» Passage given
--*--

Philadelphia Bill No. 060345, colloquially known as the Philadelphia blunt ban, was an ordinance in Philadelphia, Pennsylvania which banned the retail sale of cigarettes or cigars sold one or two at a time, rolling papers, flavored tobacco products, and drug consumption and packaging paraphernalia such as water pipes, roach clips, and bongs. It was an amendment to Chapter 9-600, the "Service Businesses" section, of the Philadelphia Code. It has since been overturned by court decree.

Passage
The ban was the result of a campaign by Philadelphia police officer and community activist Jerry Rocks, Sr.  Rocks's campaign, begun in October 2005, sought to restrict or prohibit convenience stores from selling the types of items eventually covered by the ordinance.  Rocks targeted his campaign particularly at Sunoco and Wawa Food Markets.

--*--

» Collected data
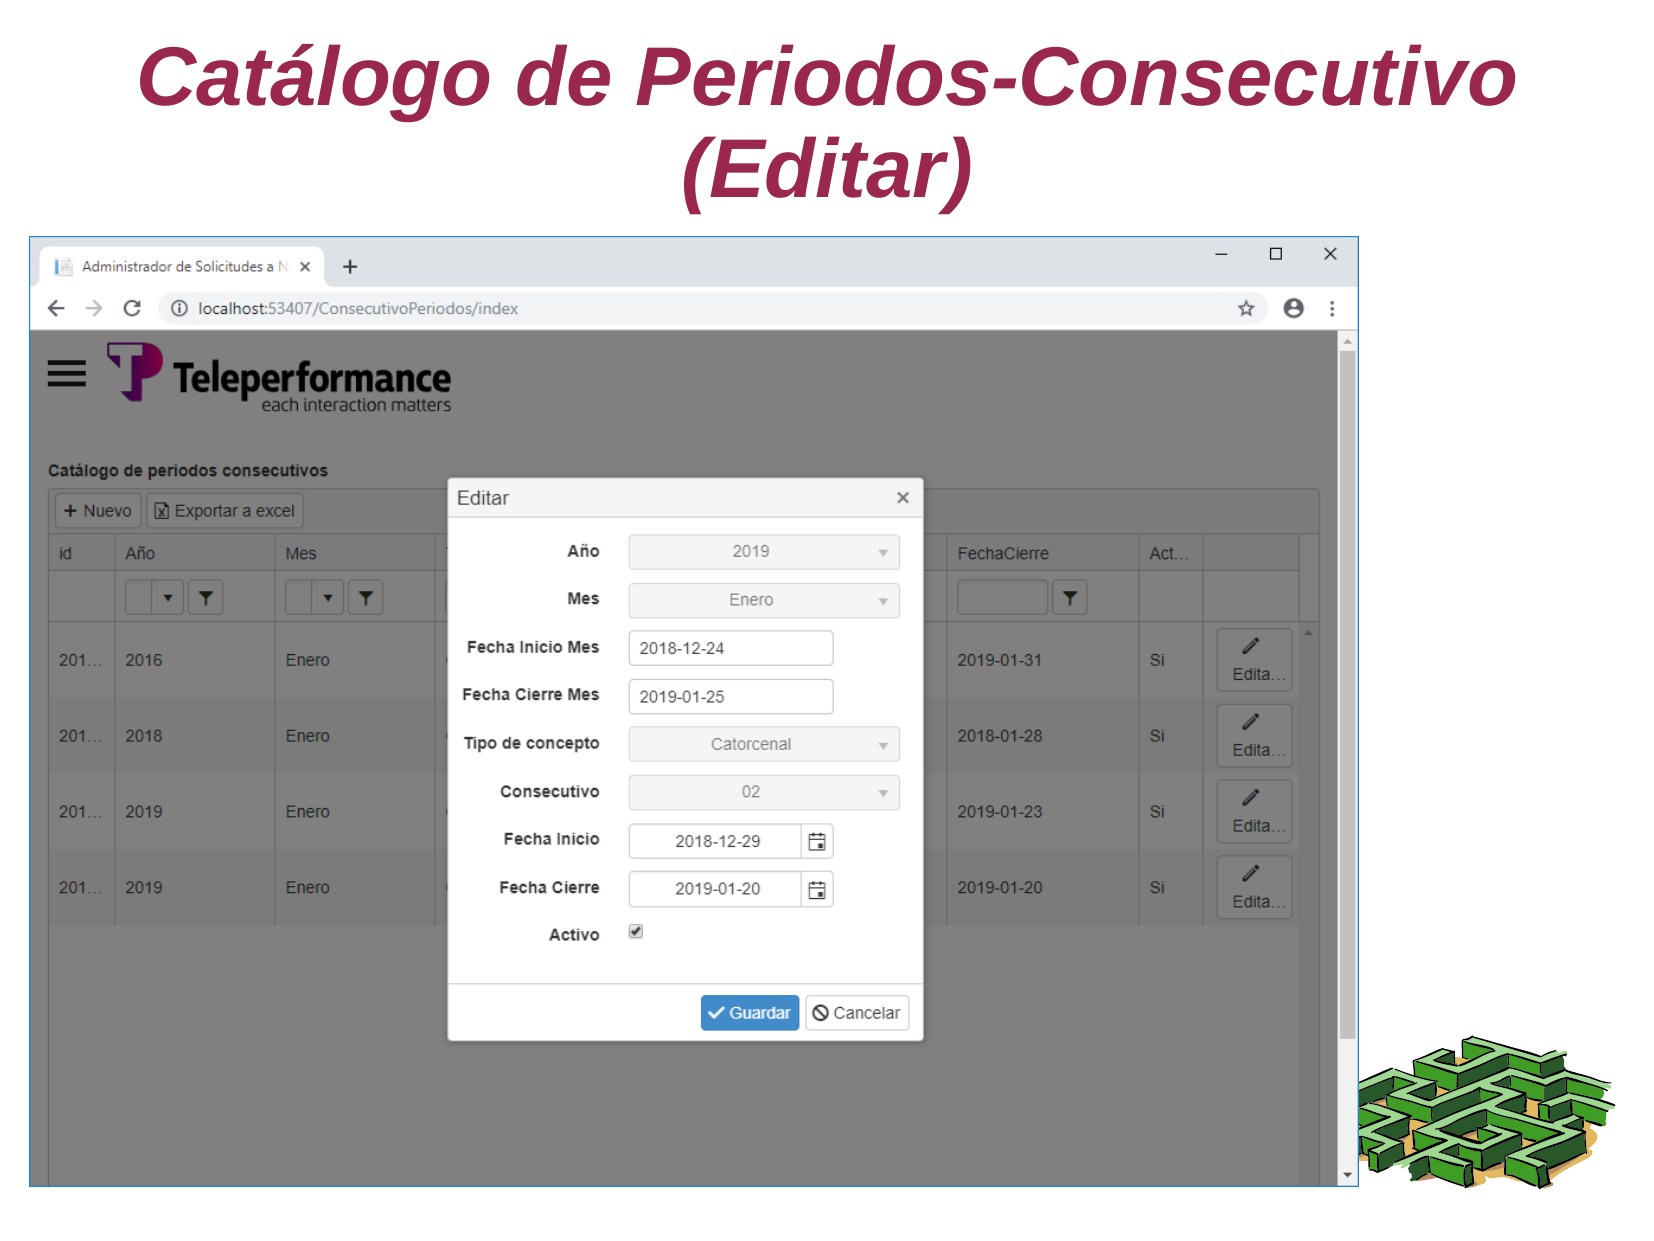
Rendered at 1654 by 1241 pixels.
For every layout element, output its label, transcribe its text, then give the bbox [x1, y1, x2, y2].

picture [29, 236, 1359, 1188]
title Catálogo de Periodos-Consecutivo (Editar) [121, 19, 1534, 227]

--*--

» Stated exercise
Please copy the passage on the Philadelphia blunt ban above word for word, from "Philadelphia Bill No." to "by court decree.".

» The answer
Philadelphia Bill No. 060345, colloquially known as the Philadelphia blunt ban, was an ordinance in Philadelphia, Pennsylvania which banned the retail sale of cigarettes or cigars sold one or two at a time, rolling papers, flavored tobacco products, and drug consumption and packaging paraphernalia such as water pipes, roach clips, and bongs. It was an amendment to Chapter 9-600, the "Service Businesses" section, of the Philadelphia Code. It has since been overturned by court decree.